[Your objective]
Pick every line with "solid" from the material below.
*** The data Section Begins ***
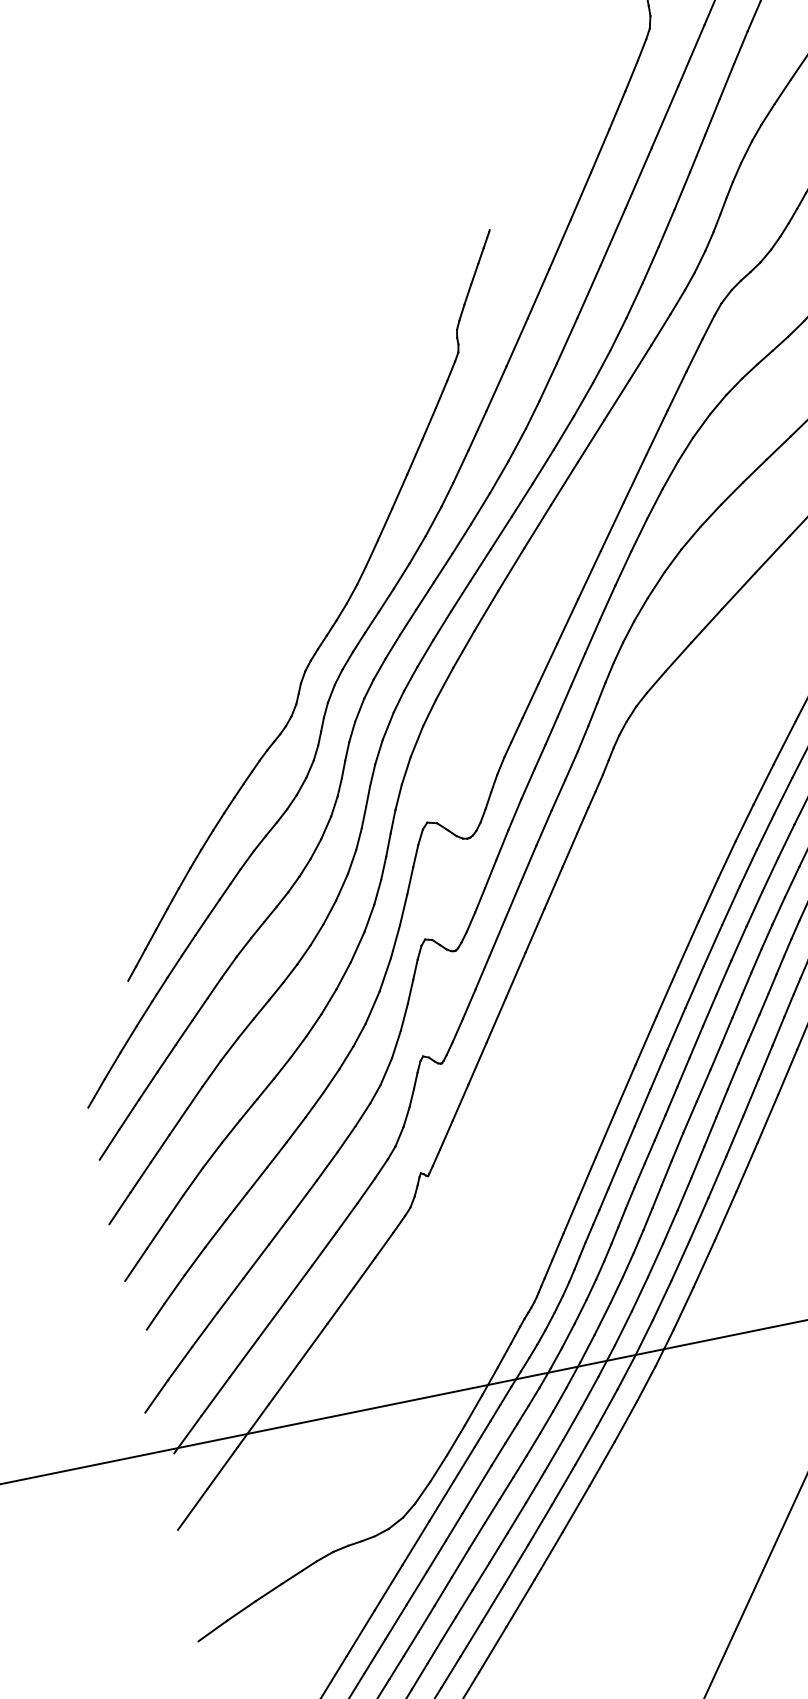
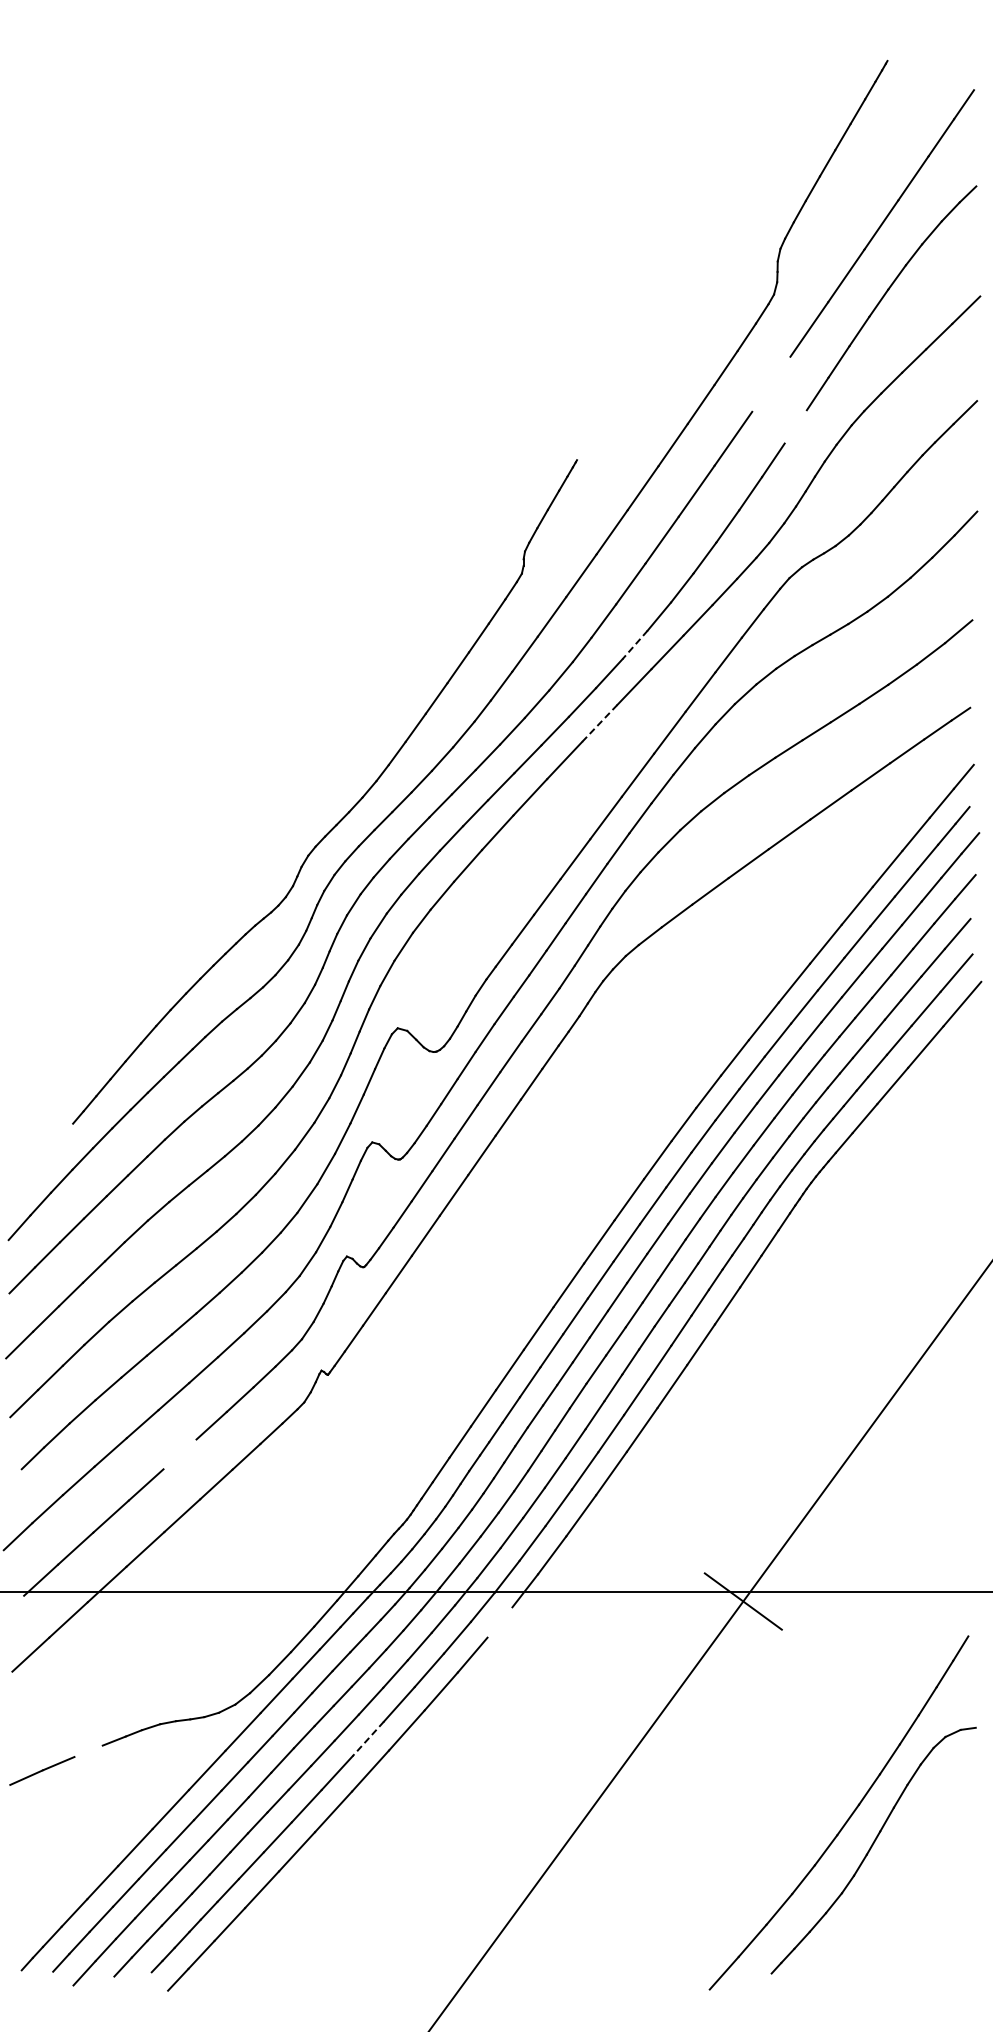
line: (665, 116) -> (771, 383), removed
line: (697, 153) -> (795, 426), removed
line: (583, 400) -> (634, 645), solid -> dashed
line: (564, 483) -> (599, 723), solid -> dashed
line: (298, 1283) -> (179, 1454), removed
line: (645, 1384) -> (499, 1622), removed
line: (539, 1525) -> (367, 1739), solid -> dashed
line: (268, 1592) -> (88, 1751), removed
*** The data Section Ends ***
[Solution for this problem]
line: (583, 400) -> (634, 645), solid -> dashed
line: (564, 483) -> (599, 723), solid -> dashed
line: (539, 1525) -> (367, 1739), solid -> dashed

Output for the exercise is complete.